*** Opening MATERIALS PROVIDED ***

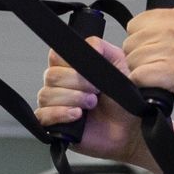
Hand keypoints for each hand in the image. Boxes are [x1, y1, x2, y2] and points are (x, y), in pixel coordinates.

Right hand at [34, 35, 151, 165]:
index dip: (71, 64)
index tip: (91, 72)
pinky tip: (77, 115)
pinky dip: (59, 113)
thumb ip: (102, 47)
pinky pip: (42, 116)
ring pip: (46, 95)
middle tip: (96, 91)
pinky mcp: (55, 125)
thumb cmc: (125, 99)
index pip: (55, 56)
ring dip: (71, 98)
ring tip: (91, 105)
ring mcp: (56, 105)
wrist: (131, 128)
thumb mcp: (118, 64)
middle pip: (51, 76)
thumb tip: (87, 45)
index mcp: (71, 68)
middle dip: (76, 83)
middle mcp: (60, 85)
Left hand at [122, 5, 173, 120]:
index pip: (135, 24)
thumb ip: (168, 30)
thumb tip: (137, 38)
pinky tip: (160, 87)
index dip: (138, 42)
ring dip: (142, 74)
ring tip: (161, 79)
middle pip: (131, 43)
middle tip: (156, 71)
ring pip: (133, 61)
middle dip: (138, 60)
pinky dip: (145, 86)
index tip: (151, 54)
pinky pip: (140, 77)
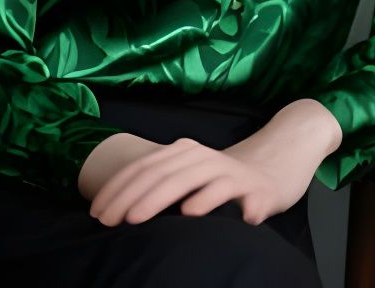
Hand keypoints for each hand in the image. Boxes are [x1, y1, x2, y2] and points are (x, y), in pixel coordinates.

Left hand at [86, 99, 341, 226]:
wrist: (278, 167)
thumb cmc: (224, 181)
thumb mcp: (191, 177)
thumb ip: (161, 185)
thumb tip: (115, 211)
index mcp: (184, 153)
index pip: (144, 167)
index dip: (117, 188)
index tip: (95, 213)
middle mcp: (203, 157)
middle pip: (162, 173)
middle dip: (130, 197)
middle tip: (109, 221)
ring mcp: (230, 171)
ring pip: (190, 179)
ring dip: (160, 198)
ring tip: (137, 218)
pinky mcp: (254, 188)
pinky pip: (230, 193)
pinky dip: (210, 202)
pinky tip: (192, 214)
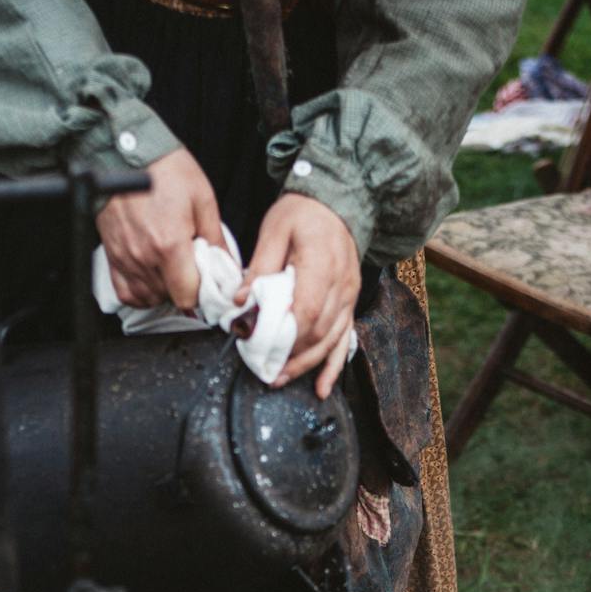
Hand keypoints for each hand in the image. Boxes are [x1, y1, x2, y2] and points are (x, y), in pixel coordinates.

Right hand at [95, 148, 223, 310]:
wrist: (125, 153)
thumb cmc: (164, 170)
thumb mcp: (203, 200)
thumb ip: (216, 240)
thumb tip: (228, 267)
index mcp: (170, 245)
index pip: (188, 296)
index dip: (202, 293)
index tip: (207, 282)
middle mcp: (144, 256)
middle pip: (169, 298)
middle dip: (185, 288)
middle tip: (191, 268)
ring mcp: (125, 258)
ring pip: (149, 297)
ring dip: (164, 291)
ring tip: (172, 270)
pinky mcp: (112, 256)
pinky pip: (126, 292)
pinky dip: (141, 292)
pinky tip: (152, 279)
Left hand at [238, 194, 359, 397]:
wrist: (336, 203)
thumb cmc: (302, 214)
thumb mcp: (274, 230)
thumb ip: (259, 268)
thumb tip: (241, 303)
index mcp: (322, 263)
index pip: (308, 309)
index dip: (285, 334)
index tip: (259, 345)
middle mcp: (342, 284)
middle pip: (319, 332)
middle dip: (291, 356)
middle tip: (263, 372)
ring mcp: (349, 297)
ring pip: (331, 341)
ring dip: (306, 365)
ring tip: (280, 379)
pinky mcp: (349, 304)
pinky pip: (345, 340)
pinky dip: (333, 366)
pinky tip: (321, 387)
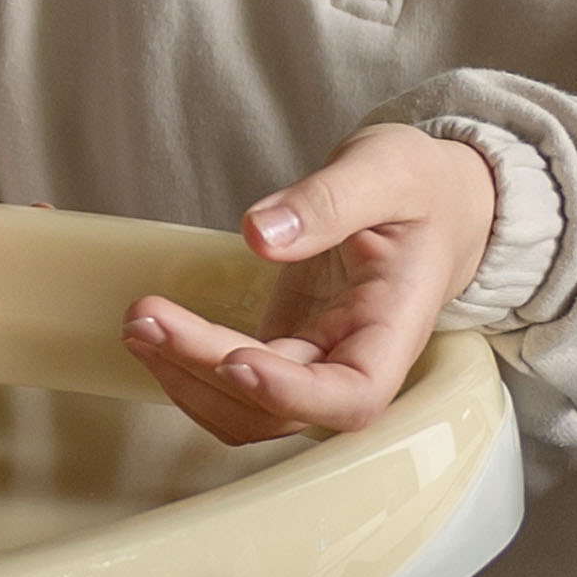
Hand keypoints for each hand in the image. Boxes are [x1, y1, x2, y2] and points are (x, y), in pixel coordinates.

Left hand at [126, 126, 495, 446]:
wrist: (438, 202)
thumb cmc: (424, 190)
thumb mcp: (387, 170)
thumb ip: (329, 200)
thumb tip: (260, 234)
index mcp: (396, 328)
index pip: (353, 394)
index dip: (292, 393)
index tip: (238, 361)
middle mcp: (356, 361)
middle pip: (279, 404)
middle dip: (205, 369)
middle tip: (147, 318)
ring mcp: (317, 361)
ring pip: (247, 406)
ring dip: (186, 377)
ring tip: (137, 323)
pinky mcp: (286, 348)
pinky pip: (233, 382)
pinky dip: (189, 364)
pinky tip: (153, 329)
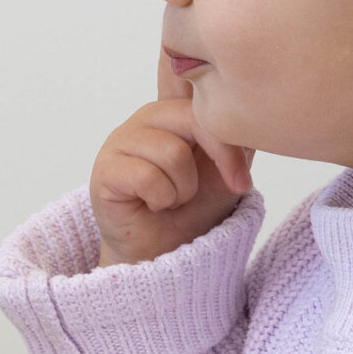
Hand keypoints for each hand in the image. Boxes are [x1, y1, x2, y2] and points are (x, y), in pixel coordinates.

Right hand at [90, 52, 253, 266]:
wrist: (168, 254)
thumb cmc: (195, 210)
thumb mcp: (229, 170)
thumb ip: (237, 137)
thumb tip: (247, 112)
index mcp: (177, 111)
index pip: (206, 99)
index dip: (227, 139)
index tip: (241, 180)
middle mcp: (147, 118)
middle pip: (193, 120)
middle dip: (216, 162)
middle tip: (211, 191)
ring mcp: (121, 141)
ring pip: (171, 152)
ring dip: (183, 188)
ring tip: (173, 198)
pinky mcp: (105, 170)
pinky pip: (147, 177)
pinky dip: (161, 199)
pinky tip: (153, 204)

*** Closing MATERIALS PROVIDED ***

* **TASK DESCRIPTION**: Skipping any pictures, transcribe the full listing exactly.

* **OUTPUT FOR THIS TASK**:
Hand keypoints for each hand in the image. Boxes are [x1, y1, x2, y2] and points are (x, y), in pixel coordinates.

Right hand at [34, 35, 151, 165]:
index dip: (71, 64)
index tip: (91, 72)
pinky tip: (77, 115)
pinky dip: (59, 113)
thumb ip: (102, 47)
pinky pip: (42, 116)
ring pip: (46, 95)
middle tip: (96, 91)
pinky mcp: (55, 125)
thumb cmc: (125, 99)
index pip: (55, 56)
ring dip: (71, 98)
ring tip: (91, 105)
ring mcp: (56, 105)
wrist: (131, 128)
thumb mcp: (118, 64)
middle pip: (51, 76)
thumb tip: (87, 45)
index mcp: (71, 68)
middle dip: (76, 83)
middle mcp: (60, 85)
Left hand at [122, 5, 173, 120]:
index pip: (135, 24)
thumb ip: (168, 30)
thumb tip: (137, 38)
pinky tip: (160, 87)
index dip: (138, 42)
ring dip: (142, 74)
ring tip: (161, 79)
middle pip: (131, 43)
middle tip: (156, 71)
ring pip: (133, 61)
middle dip: (138, 60)
pinky dip: (145, 86)
index tip: (151, 54)
pinky pip: (140, 77)
Hand keypoints for each hand in the image. Boxes are [x1, y1, x2, y2] and points are (x, y), in pixel coordinates.

Left hand at [86, 99, 341, 226]:
wrist: (278, 167)
thumb cmc: (224, 181)
thumb mcp: (191, 177)
thumb ip: (161, 185)
thumb tip: (115, 211)
index mcp: (184, 153)
index pip: (144, 167)
index dip: (117, 188)
index tip: (95, 213)
middle mcp: (203, 157)
middle pip: (162, 173)
middle dip: (130, 197)
middle tip: (109, 221)
ring mcp: (230, 171)
ring pip: (190, 179)
ring dip: (160, 198)
ring tip: (137, 218)
pinky mcp: (254, 188)
pinky pip: (230, 193)
pinky dip: (210, 202)
pinky tip: (192, 214)
Hand keypoints for each hand in the image. Boxes are [x1, y1, x2, y2] and points are (x, y), in pixel coordinates.

Right hand at [95, 148, 223, 310]:
wrist: (125, 153)
thumb cmc: (164, 170)
thumb mcp: (203, 200)
thumb ip: (216, 240)
thumb tip: (228, 267)
index mcp: (170, 245)
index pip: (188, 296)
index dip: (202, 293)
index tip: (207, 282)
middle mcp: (144, 256)
middle pip: (169, 298)
middle dip: (185, 288)
middle tip: (191, 268)
ring mcp: (125, 258)
ring pip: (149, 297)
ring dip: (164, 291)
ring tip: (172, 270)
pinky mcp: (112, 256)
pinky pip: (126, 292)
pinky dip: (141, 292)
pinky tip: (152, 279)
Left hand at [238, 194, 359, 397]:
wrist: (336, 203)
thumb cmc: (302, 214)
thumb mcp: (274, 230)
thumb ip: (259, 268)
thumb tip: (241, 303)
index mcp: (322, 263)
index pip: (308, 309)
index dip: (285, 334)
index tip: (259, 345)
middle mcp: (342, 284)
middle pip: (319, 332)
middle dip: (291, 356)
middle tip: (263, 372)
ring mcp: (349, 297)
ring pip: (331, 341)
ring dip: (306, 365)
ring tip: (280, 379)
pinky mcp: (349, 304)
pinky pip: (345, 340)
pinky dip: (333, 366)
pinky tip: (321, 387)
Hand keypoints for each hand in the image. Boxes are [x1, y1, x2, y2] and points are (x, y), in pixel coordinates.

Left hand at [126, 126, 495, 446]:
wrist: (438, 202)
thumb cmc: (424, 190)
thumb mcp: (387, 170)
thumb ip: (329, 200)
thumb tip: (260, 234)
index mcp: (396, 328)
index pip: (353, 394)
index dip: (292, 393)
index tip: (238, 361)
middle mcp: (356, 361)
middle pip: (279, 404)
middle dip: (205, 369)
middle tip: (147, 318)
ring mcp: (317, 361)
ring pip: (247, 406)
ring dip: (186, 377)
ring tip: (137, 323)
pinky mcp: (286, 348)
pinky pip: (233, 382)
pinky dip: (189, 364)
pinky tip: (153, 329)
Hand keypoints for each hand in the image. Boxes are [x1, y1, x2, y2] and points are (x, y), in pixel coordinates.

Right hand at [90, 52, 253, 266]:
wrist: (168, 254)
thumb cmc: (195, 210)
thumb mcp: (229, 170)
thumb ip: (237, 137)
thumb tip: (247, 112)
index mcp: (177, 111)
index pip: (206, 99)
index dip: (227, 139)
index tip: (241, 180)
middle mcp: (147, 118)
middle pip: (193, 120)
middle dip: (216, 162)
middle tip: (211, 191)
ring mcp: (121, 141)
ring pip: (171, 152)
ring dip: (183, 188)
ring tip: (173, 198)
pinky mcp: (105, 170)
pinky pip: (147, 177)
pinky dip: (161, 199)
pinky tip: (153, 204)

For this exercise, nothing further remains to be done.